No. The server is pure Swift on top of ApplicationServices (the framework that ships AXUIElement) and CoreGraphics (for synthetic events when those still work). There is no NSAppleScript instance, no osascript shell-out, no AEPathDesc construction, no apple-events entitlement requested in the binary's Info.plist. The repo's Sources/MCPServer directory has 2056 lines in main.swift and 355 in InputGuard.swift, and none of them touch the AppleEvents framework. You can verify with grep AppleScript or grep osascript on the repo and you will get zero hits.
What does the failure look like when AppleScript silently no-ops on a Catalyst row?
tell application System Events to select row 3 of table 1 of group 1 of window 1 of process "Messages" returns without an error. The row visibly does not get selected. There is no exception and no error string in the result. The next AppleScript command runs against the original row. This is the worst possible failure mode for an automation: silent, no signal, and the script keeps going as if the action succeeded. Direct AX surfaces an error code (kAXErrorAttributeUnsupported, kAXErrorActionUnsupported, or kAXErrorCannotComplete) that the calling code can branch on. macos-use treats those error codes as a recoverable signal: press_ax_and_traverse errors with kAXErrorActionUnsupported tell the agent to switch to set_selected_and_traverse instead.
How do I verify the four failure cases on my own machine?
Open Script Editor and try tell application System Events to set value of text field 1 of window 1 of process "Messages" to "hello". On Messages (Catalyst), the command returns without throwing and the field stays empty. Now run AXUIElementSetAttributeValue on the same field via Accessibility Inspector or the macos-use binary. The field fills. Same setup with the search field in Settings (Catalyst right pane), with any password input (secure-input context), and with the conversation list rows in Messages (Catalyst rows that expose AXSelected but no AXPress). Two minutes per case from a fresh Script Editor window. The error of omission is the whole signal.
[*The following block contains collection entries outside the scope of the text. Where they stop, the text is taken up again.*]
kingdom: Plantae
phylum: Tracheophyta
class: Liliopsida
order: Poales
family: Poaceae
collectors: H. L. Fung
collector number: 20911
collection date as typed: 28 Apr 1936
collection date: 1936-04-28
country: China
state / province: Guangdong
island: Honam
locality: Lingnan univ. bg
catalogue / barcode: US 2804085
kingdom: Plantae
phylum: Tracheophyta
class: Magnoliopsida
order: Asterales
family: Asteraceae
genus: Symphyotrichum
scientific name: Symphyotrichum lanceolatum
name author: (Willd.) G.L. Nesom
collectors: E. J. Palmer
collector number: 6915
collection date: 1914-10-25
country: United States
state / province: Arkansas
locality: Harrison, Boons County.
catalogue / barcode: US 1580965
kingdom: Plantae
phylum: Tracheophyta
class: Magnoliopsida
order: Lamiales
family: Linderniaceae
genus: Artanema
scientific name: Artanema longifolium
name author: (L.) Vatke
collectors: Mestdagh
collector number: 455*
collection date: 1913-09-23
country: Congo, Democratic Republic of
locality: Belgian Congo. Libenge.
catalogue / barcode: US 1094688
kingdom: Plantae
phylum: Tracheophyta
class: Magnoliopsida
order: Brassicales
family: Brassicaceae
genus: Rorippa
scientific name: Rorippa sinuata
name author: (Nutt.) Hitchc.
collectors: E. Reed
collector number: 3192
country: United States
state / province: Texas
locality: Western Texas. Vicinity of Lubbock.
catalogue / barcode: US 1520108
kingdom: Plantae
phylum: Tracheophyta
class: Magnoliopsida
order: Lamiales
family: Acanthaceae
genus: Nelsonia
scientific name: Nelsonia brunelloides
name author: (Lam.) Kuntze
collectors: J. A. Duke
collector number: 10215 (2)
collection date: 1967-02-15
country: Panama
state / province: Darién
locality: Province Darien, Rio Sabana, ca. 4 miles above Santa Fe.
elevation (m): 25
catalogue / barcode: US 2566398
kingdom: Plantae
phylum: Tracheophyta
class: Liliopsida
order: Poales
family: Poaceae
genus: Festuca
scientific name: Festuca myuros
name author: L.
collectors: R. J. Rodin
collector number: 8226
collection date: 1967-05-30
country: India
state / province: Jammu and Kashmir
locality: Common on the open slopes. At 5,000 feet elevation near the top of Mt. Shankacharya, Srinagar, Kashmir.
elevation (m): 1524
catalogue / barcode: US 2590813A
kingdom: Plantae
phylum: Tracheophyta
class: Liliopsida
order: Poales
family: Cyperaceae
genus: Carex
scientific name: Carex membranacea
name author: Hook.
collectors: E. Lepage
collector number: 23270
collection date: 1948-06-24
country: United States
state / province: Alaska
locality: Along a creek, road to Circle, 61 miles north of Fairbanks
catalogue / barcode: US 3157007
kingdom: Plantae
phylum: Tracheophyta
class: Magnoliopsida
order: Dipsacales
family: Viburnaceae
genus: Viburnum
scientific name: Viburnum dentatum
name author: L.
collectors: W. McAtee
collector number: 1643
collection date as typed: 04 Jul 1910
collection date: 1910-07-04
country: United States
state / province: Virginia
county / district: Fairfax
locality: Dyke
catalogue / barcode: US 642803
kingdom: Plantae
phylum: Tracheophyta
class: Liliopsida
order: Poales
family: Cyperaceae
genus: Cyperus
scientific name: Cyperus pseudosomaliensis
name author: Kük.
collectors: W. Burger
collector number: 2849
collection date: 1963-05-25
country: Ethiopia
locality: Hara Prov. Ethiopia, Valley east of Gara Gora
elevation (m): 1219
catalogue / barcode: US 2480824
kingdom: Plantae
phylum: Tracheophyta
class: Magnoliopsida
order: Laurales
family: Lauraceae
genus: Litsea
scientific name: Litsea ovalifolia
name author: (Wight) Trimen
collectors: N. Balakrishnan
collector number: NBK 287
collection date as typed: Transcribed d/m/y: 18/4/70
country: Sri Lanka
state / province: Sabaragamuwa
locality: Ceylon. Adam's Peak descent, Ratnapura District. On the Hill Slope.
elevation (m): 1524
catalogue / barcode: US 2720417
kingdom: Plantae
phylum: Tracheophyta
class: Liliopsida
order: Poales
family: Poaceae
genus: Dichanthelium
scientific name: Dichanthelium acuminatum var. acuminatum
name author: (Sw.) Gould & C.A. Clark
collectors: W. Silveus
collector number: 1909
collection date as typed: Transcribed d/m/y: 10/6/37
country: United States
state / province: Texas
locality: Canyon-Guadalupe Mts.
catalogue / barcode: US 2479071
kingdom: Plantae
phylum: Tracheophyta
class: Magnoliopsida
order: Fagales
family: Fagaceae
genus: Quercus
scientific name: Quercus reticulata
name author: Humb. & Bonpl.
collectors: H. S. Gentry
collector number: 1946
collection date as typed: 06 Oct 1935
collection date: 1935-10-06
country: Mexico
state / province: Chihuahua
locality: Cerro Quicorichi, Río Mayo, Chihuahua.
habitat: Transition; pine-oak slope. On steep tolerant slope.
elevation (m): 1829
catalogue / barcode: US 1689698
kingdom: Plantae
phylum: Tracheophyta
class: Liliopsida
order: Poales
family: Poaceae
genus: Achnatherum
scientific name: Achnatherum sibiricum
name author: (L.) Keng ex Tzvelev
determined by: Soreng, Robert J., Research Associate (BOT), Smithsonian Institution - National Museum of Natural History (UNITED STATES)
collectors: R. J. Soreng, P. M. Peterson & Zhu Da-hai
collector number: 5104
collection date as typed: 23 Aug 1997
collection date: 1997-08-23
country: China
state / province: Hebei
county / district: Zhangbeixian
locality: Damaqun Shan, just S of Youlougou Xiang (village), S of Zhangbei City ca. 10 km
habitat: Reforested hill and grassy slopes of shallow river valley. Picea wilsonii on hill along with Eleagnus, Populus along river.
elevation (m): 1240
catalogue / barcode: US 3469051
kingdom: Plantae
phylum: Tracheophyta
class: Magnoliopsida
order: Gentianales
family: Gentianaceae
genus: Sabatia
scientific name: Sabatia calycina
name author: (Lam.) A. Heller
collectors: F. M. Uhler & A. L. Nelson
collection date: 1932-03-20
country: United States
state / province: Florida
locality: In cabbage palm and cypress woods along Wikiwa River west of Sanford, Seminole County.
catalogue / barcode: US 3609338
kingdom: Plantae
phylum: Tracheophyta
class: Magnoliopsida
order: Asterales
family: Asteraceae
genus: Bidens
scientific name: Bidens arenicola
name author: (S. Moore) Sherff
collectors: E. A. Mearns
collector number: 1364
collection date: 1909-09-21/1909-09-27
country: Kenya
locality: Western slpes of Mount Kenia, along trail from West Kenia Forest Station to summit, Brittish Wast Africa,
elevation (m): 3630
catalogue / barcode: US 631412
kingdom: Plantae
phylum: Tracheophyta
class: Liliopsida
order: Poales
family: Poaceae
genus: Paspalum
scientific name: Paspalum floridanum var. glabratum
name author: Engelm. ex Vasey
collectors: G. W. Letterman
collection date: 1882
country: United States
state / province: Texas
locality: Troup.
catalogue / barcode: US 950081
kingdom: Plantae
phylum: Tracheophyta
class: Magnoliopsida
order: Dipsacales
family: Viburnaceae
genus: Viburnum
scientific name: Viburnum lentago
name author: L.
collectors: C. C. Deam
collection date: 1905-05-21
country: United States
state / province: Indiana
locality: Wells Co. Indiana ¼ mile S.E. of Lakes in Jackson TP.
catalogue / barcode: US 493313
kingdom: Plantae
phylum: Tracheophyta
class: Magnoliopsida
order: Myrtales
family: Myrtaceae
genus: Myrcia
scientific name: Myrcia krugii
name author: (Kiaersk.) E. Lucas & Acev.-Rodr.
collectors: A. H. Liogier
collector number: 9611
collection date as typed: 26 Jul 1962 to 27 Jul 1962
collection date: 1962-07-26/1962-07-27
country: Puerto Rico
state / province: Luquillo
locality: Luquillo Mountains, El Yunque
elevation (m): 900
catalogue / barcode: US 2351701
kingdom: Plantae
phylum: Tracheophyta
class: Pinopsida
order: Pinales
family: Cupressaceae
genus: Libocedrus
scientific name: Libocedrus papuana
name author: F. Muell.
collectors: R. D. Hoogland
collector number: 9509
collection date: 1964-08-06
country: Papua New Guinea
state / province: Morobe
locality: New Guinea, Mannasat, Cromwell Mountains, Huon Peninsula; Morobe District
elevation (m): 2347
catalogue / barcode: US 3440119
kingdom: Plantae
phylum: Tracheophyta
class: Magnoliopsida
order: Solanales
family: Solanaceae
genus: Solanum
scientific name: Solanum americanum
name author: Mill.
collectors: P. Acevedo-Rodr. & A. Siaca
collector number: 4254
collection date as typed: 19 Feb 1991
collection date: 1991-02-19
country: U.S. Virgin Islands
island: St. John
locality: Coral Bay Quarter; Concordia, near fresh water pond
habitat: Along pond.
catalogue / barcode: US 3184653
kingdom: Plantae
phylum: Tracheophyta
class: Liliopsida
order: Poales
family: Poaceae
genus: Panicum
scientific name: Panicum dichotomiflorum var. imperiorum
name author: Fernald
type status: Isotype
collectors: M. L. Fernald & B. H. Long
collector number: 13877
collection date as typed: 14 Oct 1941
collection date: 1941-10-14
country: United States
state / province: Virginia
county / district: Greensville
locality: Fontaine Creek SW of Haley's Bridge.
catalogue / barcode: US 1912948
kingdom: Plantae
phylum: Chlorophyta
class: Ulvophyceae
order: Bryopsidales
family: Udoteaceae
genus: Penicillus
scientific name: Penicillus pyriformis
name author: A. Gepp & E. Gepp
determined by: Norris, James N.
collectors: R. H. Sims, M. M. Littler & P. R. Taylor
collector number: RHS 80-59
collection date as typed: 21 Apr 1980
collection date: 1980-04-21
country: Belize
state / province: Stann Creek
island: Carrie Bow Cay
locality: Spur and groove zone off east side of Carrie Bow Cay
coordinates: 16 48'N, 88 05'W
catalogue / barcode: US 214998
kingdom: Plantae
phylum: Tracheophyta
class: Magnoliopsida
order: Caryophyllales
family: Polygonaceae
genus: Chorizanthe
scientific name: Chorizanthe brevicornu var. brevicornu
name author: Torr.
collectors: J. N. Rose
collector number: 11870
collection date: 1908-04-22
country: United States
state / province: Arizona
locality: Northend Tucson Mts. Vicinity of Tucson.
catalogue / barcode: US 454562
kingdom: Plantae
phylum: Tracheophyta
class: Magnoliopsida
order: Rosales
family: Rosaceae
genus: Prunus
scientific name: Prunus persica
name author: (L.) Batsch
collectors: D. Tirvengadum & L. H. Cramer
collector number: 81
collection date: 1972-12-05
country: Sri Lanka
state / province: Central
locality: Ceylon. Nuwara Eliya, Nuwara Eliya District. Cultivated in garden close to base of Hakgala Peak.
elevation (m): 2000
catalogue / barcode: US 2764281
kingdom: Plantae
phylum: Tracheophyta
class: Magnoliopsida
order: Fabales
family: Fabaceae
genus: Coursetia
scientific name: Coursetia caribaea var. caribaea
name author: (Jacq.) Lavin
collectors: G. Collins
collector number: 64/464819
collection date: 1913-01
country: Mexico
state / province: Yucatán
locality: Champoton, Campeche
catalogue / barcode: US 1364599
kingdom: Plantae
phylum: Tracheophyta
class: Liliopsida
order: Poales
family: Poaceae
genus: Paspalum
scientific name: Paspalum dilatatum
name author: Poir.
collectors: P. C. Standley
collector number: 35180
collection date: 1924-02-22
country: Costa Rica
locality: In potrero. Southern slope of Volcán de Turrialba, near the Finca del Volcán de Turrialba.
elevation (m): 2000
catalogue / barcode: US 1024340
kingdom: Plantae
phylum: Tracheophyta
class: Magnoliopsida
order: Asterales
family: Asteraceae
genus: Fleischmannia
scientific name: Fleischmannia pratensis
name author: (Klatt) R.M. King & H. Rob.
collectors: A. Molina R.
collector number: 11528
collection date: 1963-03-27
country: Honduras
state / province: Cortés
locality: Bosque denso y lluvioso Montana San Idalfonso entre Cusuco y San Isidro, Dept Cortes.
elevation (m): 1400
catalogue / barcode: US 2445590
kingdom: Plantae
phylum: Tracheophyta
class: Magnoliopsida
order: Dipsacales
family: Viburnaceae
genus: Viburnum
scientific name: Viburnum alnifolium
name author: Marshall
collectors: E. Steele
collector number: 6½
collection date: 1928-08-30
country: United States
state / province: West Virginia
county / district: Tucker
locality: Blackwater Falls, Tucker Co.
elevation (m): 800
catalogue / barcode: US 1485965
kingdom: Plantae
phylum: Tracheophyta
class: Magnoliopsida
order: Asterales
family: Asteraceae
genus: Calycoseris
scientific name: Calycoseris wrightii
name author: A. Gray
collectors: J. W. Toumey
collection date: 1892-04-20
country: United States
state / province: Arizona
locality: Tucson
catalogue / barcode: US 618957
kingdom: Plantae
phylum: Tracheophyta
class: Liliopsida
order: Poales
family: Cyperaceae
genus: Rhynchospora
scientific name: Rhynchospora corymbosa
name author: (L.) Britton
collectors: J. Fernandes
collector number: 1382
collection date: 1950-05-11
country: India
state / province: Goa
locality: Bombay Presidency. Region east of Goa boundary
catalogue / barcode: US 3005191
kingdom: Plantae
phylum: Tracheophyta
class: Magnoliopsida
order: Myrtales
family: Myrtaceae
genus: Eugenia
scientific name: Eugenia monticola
Is this why the macos-use server is built on Swift instead of a Python AppleScript wrapper?
Yes. The Swift MCP server has direct access to AXUIElement APIs, can post CGEvents with the right source and stateID, can install a CGEventTap to arbitrate input, and can fall back to AXUIElementSetAttributeValue when CGEvents are dropped. None of that is reachable from Python through AppleScript. py-applescript and appscript are wrappers around osascript, so they inherit every AppleEvent-boundary limitation. PyObjC could call AX directly but it carries the AppleEvents-and-NSWorkspace assumption stack with it. Swift on top of ApplicationServices is the smallest layer that can do the four cases above.